BEGIN Stored data
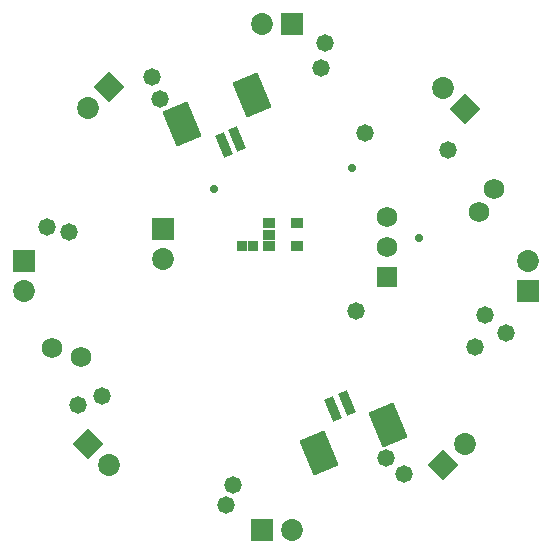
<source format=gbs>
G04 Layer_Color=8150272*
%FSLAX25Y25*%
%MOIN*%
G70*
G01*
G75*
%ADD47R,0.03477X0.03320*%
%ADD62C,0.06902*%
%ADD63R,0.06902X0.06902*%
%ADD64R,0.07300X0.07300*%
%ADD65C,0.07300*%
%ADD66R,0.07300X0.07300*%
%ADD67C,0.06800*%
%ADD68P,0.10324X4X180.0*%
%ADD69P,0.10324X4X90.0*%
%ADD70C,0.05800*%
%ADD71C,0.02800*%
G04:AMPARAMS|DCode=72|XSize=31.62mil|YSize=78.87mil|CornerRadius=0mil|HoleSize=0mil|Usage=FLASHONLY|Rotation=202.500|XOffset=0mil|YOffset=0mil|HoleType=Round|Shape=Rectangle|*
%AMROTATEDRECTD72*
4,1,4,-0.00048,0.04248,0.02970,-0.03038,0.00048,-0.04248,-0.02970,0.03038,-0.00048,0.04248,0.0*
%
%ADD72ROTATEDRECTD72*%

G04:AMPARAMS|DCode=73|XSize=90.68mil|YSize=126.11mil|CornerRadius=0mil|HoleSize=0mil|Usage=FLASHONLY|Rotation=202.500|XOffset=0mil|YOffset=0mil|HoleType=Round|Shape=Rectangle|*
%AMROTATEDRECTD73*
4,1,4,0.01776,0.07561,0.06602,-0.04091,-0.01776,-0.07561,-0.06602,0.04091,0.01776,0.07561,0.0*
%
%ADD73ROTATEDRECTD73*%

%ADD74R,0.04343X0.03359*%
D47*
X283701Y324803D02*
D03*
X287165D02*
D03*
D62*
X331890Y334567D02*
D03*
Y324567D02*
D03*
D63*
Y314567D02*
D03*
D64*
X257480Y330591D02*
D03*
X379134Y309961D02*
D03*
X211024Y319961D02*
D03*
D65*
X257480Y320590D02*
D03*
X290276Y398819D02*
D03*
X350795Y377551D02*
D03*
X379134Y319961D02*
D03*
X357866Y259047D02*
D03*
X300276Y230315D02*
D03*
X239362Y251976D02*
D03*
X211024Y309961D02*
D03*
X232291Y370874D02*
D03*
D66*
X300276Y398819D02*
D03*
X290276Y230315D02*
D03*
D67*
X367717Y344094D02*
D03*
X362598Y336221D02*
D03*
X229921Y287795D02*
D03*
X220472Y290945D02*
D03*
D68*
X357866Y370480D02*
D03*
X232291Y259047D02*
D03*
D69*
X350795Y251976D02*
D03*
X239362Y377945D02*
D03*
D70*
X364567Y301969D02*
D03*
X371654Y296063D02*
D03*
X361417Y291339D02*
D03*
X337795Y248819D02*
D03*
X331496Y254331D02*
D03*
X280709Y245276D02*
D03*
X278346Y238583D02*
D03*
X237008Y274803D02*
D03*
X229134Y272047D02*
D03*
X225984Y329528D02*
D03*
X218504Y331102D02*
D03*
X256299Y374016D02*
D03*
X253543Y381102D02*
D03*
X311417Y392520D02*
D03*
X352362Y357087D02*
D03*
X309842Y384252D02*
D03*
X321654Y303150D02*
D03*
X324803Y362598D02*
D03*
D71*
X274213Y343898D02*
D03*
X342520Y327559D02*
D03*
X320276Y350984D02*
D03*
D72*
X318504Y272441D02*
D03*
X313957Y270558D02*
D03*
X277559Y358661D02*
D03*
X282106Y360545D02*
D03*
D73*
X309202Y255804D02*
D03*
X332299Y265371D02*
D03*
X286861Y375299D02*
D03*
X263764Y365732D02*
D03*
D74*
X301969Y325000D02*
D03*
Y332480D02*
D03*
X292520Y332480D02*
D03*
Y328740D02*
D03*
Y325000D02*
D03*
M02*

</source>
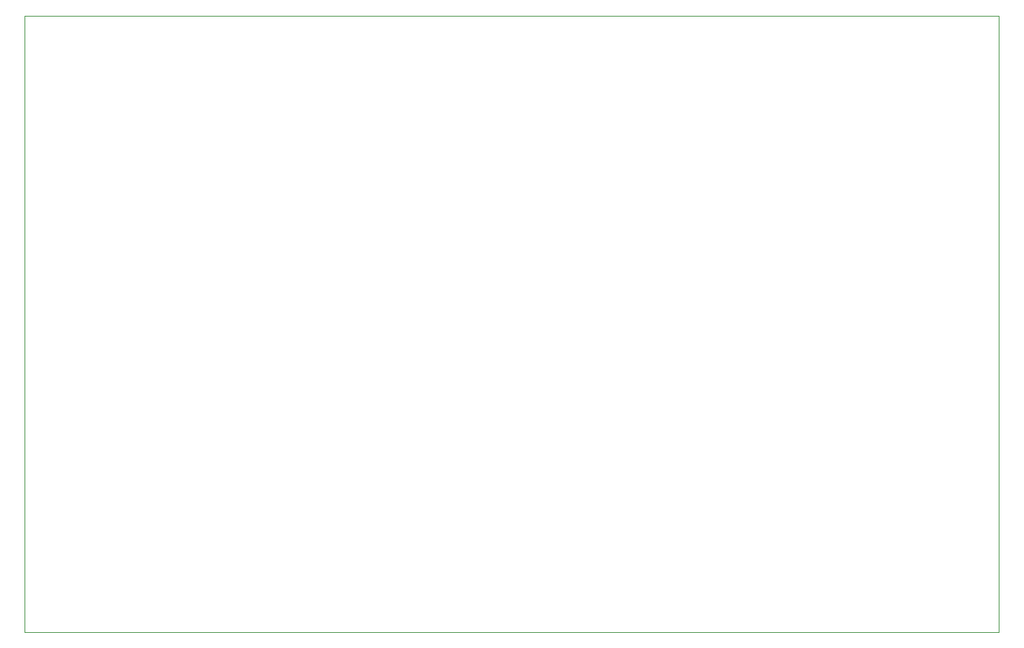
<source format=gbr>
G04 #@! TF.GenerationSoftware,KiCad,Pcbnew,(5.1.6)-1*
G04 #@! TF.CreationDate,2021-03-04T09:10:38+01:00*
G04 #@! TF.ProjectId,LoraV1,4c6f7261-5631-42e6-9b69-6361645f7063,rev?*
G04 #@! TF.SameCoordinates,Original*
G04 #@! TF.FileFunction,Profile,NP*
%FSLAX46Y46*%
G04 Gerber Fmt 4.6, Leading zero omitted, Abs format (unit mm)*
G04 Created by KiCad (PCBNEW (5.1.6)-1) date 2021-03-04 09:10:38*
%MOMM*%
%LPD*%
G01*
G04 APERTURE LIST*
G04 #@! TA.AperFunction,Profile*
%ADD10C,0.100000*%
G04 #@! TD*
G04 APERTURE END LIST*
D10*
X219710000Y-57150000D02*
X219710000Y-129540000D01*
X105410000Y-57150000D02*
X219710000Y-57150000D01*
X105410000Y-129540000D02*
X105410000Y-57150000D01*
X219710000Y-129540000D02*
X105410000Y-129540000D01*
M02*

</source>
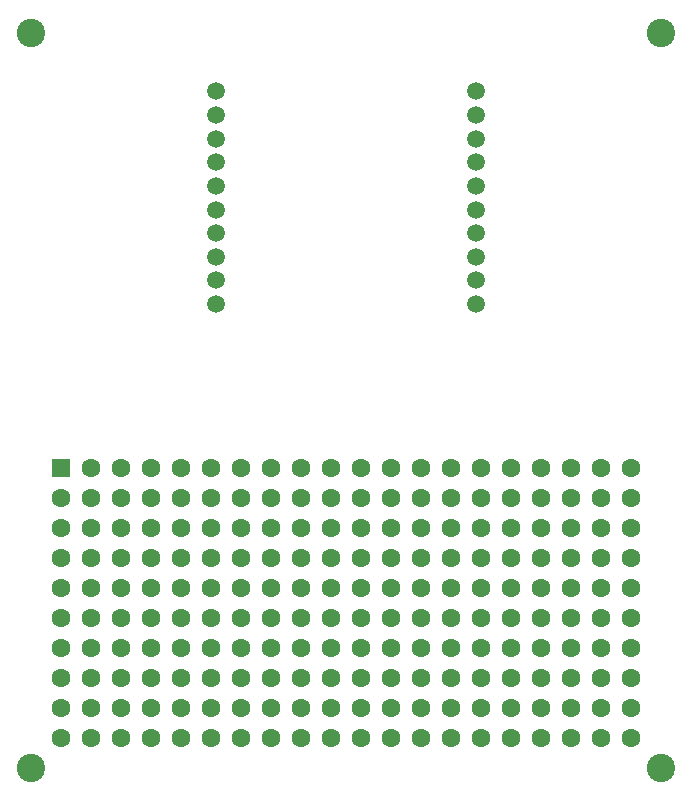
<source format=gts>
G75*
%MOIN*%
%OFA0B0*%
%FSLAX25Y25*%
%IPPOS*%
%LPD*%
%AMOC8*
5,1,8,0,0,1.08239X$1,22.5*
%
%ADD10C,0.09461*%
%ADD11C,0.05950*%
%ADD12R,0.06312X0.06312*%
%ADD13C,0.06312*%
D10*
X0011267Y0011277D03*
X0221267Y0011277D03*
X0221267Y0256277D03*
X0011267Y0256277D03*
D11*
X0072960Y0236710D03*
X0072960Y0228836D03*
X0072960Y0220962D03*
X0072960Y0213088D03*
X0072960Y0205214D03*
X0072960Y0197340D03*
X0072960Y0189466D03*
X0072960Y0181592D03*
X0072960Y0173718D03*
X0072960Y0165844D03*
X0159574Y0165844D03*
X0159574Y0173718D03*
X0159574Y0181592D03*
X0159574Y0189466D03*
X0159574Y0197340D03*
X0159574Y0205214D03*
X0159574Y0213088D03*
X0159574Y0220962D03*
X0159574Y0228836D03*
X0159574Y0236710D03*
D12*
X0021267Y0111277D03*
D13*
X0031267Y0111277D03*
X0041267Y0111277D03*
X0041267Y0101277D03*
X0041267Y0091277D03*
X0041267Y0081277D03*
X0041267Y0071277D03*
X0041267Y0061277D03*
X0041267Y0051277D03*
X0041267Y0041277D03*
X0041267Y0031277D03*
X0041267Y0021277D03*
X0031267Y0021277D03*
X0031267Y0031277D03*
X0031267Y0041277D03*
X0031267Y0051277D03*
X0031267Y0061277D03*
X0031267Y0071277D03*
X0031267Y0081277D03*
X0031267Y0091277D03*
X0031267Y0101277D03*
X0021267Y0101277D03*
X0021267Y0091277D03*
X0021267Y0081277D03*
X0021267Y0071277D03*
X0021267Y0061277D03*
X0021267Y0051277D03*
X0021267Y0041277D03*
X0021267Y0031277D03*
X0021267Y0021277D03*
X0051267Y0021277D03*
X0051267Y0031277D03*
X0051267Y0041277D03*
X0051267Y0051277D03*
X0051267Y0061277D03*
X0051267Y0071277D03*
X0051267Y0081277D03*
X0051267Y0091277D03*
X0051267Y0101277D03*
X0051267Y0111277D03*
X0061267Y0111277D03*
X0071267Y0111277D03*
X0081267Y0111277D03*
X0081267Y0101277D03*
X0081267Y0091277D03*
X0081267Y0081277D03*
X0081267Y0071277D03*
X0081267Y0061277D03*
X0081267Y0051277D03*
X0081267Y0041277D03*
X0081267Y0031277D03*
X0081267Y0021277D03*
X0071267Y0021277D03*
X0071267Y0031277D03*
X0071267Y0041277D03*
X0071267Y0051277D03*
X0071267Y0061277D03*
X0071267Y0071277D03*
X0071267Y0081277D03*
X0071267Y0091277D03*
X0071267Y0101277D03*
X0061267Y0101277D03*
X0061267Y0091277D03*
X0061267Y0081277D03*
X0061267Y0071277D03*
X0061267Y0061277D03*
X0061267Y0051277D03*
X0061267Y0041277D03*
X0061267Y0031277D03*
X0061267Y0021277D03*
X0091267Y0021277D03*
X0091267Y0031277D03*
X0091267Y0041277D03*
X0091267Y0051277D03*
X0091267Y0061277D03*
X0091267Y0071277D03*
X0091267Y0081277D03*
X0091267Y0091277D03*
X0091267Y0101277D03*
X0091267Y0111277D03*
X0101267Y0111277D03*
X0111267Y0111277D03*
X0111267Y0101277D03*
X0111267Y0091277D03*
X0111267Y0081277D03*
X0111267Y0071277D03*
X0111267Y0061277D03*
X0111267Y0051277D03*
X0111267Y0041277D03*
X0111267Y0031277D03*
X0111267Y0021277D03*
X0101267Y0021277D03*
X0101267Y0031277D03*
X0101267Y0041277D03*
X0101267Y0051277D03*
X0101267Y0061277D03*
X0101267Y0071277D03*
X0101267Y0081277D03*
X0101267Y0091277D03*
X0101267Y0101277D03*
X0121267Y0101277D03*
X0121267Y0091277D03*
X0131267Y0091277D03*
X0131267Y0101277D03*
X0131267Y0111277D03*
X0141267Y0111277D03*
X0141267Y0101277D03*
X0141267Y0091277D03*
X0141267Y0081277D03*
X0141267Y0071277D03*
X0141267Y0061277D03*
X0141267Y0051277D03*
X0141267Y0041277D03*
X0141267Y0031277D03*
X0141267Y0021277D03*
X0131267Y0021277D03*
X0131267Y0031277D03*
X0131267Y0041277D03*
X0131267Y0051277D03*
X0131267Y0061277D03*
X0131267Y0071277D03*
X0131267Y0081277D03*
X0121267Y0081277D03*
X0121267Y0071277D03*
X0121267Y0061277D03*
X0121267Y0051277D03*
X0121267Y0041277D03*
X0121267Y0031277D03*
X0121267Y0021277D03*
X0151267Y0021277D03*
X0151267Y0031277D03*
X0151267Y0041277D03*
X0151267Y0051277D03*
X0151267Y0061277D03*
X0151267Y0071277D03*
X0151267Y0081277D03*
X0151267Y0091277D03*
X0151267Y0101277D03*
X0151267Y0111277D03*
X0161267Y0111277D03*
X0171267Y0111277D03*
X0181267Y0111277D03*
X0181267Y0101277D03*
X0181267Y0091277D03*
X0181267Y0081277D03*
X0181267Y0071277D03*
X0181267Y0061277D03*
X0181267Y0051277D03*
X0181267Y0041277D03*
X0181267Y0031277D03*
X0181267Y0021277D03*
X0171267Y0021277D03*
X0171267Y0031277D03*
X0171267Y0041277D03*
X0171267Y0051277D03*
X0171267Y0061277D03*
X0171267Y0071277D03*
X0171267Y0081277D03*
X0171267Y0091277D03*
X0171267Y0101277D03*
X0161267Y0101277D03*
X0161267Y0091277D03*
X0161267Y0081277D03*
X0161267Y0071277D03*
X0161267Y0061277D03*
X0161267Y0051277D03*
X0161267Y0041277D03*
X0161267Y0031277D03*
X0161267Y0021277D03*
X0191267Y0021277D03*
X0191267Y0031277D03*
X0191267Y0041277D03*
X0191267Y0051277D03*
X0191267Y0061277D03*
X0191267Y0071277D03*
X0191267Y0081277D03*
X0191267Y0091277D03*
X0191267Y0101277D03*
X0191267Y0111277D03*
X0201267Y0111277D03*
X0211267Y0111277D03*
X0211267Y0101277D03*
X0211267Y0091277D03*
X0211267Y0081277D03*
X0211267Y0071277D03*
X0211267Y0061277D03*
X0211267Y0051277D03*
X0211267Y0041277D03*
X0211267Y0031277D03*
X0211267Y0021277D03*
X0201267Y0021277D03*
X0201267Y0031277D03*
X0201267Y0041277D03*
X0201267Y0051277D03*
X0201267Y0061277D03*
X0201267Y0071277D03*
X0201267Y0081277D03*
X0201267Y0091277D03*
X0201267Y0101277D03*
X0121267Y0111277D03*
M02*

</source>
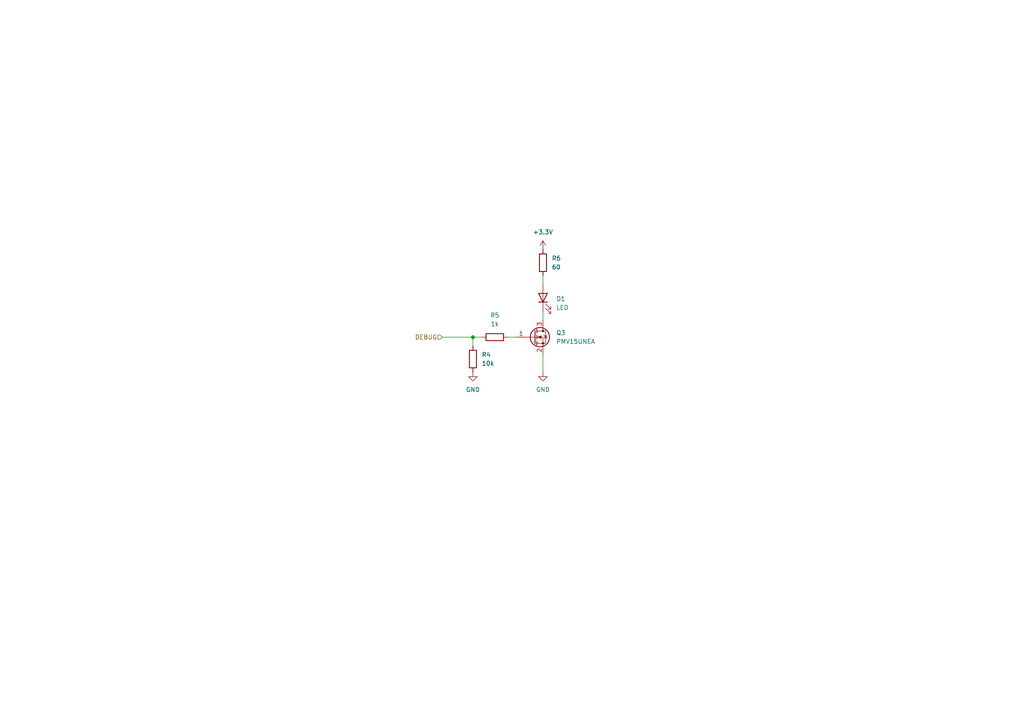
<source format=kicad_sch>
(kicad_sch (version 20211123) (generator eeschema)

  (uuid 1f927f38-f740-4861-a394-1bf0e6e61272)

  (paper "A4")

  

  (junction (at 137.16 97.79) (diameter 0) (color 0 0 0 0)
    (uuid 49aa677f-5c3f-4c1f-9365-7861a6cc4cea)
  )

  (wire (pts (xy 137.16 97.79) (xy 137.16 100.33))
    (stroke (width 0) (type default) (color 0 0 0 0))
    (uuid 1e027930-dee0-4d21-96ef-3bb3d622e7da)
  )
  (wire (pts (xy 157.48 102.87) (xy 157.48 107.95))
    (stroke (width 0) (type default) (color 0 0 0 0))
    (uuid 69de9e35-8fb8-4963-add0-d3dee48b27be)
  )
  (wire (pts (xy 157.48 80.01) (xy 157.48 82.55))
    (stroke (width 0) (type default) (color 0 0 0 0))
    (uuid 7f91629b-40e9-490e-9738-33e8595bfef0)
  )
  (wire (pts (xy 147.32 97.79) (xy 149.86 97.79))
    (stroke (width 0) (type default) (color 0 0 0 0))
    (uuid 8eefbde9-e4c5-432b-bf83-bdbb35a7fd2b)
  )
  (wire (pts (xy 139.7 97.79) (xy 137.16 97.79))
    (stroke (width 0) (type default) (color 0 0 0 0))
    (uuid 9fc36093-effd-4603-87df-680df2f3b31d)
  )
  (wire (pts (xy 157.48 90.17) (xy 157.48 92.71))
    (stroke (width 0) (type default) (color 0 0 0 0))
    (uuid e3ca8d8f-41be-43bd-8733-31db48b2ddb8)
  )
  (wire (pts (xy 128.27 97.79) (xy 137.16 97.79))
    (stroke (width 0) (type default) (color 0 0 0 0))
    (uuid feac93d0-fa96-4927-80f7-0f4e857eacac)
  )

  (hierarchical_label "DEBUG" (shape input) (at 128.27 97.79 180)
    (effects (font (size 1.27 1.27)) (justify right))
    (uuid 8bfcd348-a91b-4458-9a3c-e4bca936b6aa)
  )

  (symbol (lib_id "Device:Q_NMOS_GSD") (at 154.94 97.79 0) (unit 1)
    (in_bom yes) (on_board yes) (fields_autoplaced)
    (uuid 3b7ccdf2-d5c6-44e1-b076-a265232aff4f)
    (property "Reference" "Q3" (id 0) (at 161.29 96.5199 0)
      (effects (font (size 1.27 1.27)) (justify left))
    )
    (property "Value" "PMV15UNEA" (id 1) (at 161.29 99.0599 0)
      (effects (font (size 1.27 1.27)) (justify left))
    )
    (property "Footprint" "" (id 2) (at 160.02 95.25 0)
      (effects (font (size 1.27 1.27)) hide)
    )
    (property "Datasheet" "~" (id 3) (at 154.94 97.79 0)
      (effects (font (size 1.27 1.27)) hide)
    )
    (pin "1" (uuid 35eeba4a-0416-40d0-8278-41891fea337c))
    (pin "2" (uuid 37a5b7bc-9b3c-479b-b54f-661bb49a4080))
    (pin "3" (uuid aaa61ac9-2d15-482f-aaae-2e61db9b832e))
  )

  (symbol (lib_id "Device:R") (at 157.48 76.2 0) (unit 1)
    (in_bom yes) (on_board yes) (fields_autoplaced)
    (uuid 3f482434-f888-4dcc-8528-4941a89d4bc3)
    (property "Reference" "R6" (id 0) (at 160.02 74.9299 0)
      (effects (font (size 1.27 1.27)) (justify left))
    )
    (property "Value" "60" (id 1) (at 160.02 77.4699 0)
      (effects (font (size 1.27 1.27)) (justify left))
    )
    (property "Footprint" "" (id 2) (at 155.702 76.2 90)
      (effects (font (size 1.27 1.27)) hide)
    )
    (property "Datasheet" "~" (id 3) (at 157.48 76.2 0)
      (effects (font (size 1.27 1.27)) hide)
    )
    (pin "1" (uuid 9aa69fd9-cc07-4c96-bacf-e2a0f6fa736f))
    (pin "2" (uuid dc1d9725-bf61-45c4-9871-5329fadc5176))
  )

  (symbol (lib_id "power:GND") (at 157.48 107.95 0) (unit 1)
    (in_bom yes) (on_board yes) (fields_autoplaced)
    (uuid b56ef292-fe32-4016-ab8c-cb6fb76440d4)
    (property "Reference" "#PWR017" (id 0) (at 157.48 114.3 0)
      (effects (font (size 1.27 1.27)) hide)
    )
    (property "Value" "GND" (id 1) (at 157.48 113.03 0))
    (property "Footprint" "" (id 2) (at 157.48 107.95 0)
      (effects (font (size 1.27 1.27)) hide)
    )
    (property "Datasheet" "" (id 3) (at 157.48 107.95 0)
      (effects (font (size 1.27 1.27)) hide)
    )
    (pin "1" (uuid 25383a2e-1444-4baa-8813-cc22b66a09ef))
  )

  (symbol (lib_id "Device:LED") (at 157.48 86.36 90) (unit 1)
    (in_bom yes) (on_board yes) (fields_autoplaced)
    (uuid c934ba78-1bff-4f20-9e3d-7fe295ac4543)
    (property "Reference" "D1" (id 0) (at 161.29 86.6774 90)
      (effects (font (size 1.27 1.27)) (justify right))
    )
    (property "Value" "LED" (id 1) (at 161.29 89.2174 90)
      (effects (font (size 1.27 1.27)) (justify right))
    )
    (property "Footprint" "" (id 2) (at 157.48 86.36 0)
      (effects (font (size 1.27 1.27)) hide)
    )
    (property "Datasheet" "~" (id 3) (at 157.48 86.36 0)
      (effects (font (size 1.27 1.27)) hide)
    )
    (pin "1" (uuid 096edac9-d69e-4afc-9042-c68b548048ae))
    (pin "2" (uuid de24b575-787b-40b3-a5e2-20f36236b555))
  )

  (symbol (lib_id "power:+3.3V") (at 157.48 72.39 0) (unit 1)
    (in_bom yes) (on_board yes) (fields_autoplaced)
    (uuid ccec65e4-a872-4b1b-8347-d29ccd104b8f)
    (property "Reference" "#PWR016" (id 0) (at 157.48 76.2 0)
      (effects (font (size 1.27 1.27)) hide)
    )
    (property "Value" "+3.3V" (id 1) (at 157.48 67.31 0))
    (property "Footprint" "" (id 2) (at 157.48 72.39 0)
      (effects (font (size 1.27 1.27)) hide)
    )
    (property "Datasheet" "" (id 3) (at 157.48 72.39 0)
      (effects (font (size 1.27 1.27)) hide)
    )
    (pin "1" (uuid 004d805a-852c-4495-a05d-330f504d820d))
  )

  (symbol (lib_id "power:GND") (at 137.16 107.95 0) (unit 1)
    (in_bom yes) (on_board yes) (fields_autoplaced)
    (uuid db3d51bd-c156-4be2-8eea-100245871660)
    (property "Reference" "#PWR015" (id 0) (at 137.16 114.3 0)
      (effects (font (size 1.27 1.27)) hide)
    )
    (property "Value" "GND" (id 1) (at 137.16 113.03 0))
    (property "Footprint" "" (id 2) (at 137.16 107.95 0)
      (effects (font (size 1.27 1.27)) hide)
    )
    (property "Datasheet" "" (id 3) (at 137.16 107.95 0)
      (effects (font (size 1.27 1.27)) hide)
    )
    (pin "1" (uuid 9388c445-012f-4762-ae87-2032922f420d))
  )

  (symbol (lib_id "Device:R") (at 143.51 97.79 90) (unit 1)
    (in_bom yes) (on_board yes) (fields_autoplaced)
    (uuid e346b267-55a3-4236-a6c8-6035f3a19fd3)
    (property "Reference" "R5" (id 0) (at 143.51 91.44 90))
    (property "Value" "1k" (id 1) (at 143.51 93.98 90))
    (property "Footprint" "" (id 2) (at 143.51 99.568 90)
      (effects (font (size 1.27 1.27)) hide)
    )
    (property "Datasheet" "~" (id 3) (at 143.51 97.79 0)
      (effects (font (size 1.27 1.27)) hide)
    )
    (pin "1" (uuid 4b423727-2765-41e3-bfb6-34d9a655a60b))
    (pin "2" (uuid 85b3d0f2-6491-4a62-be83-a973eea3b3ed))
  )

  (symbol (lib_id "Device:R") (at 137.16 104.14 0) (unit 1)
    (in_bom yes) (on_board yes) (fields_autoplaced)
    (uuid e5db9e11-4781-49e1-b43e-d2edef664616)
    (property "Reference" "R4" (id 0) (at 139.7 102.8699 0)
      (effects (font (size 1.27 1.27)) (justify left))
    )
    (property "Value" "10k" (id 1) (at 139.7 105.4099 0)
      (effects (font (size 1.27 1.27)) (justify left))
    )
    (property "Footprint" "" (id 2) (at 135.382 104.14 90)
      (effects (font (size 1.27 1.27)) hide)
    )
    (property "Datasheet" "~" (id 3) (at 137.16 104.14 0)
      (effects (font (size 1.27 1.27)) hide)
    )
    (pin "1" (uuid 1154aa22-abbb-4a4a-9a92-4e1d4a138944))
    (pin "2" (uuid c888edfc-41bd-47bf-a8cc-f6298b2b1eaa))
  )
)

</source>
END Stored data
* **Exercise prompt**: Among the lines above, return each one holding the string "YOffset".

* **Output below**:
G04:AMPARAMS|DCode=72|XSize=31.62mil|YSize=78.87mil|CornerRadius=0mil|HoleSize=0mil|Usage=FLASHONLY|Rotation=202.500|XOffset=0mil|YOffset=0mil|HoleType=Round|Shape=Rectangle|*
G04:AMPARAMS|DCode=73|XSize=90.68mil|YSize=126.11mil|CornerRadius=0mil|HoleSize=0mil|Usage=FLASHONLY|Rotation=202.500|XOffset=0mil|YOffset=0mil|HoleType=Round|Shape=Rectangle|*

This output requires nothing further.